Well, I (very) likely know even (much) less about this (or mathematics in general). But, surely one needn't change (forward) Z-transform definition between inputs, say, $\displaystyle x[n]=\{..., 1-j2, 5+j, ...\}$ and $\displaystyle x^*[n]=\{..., 1+j2, 5-j, ...\}$?

Also, as far as I can tell, there is no *inverse* Z-transform involved.

Chiro, in short: is there anything wrong with **post #3** (and how is it different from the 1st attempt in **post #1**)?

Re: Z-transform of a conjugated sequence ("a straightforward" exercise)

There is an inverse:

Z-transform - Wikipedia, the free encyclopedia

Also look at the wiki and look at the very definition: it means that I said is right. You need to consider what X(z) in comparison to X(z*) where you need to replace z with z*.

So if you are proving results related to z*, you need to look at X(z*) as opposed to X(z) just like there is a difference between X(a) and X(b) for any appropriate a and b.
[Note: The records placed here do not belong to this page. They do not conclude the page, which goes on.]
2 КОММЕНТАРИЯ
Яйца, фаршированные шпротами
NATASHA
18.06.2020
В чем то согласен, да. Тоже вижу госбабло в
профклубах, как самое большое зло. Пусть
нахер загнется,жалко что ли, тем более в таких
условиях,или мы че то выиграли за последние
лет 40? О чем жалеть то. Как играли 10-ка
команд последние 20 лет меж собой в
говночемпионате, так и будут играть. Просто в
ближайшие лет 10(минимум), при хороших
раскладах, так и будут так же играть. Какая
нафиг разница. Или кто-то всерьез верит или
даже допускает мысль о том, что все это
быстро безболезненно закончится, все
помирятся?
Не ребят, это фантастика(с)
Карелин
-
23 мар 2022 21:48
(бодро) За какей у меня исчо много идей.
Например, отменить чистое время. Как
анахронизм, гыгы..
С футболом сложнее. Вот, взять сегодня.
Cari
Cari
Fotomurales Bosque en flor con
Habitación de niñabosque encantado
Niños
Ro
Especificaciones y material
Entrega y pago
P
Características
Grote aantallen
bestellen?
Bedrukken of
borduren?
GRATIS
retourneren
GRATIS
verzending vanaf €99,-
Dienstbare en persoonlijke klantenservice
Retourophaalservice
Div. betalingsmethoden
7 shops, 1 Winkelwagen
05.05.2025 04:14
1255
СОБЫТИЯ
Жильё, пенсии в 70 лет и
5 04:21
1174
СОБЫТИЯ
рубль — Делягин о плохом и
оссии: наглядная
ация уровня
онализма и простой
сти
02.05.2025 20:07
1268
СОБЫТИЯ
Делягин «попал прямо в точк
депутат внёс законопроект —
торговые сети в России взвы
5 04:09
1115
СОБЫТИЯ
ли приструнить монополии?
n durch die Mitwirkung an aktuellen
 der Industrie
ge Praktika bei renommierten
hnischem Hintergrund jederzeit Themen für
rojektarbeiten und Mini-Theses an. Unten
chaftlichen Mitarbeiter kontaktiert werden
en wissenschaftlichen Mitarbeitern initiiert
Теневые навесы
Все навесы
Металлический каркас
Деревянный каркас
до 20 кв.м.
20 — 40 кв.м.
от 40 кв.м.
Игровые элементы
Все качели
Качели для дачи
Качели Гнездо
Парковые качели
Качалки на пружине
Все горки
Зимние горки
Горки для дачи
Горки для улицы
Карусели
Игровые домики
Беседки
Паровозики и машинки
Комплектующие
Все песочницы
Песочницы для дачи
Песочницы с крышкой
Re: Z-transform of a conjugated sequence ("a straightforward" exercise)

Quote:

Originally Posted by

**chiro**

I know that the inverse Z-transform *exists*, but (as far as I can tell) it (or its properties) isn't called for in this problem.

Quote:

Originally Posted by

**chiro** Also look at the wiki and look at the very definition: it means that I said is right. You need to consider what X(z) in comparison to X(z*) where you need to replace z with z*.

I take it you mean definition of a *forward* Z-transform? You're correct: this example from Harvey Mudd (under "Conjugation") proceeds in the manner you suggested (by substituting z with z*). Also, post #3 seems correct, since Wikipedia has the exact same proof under Z-transform properties, complex conjugation.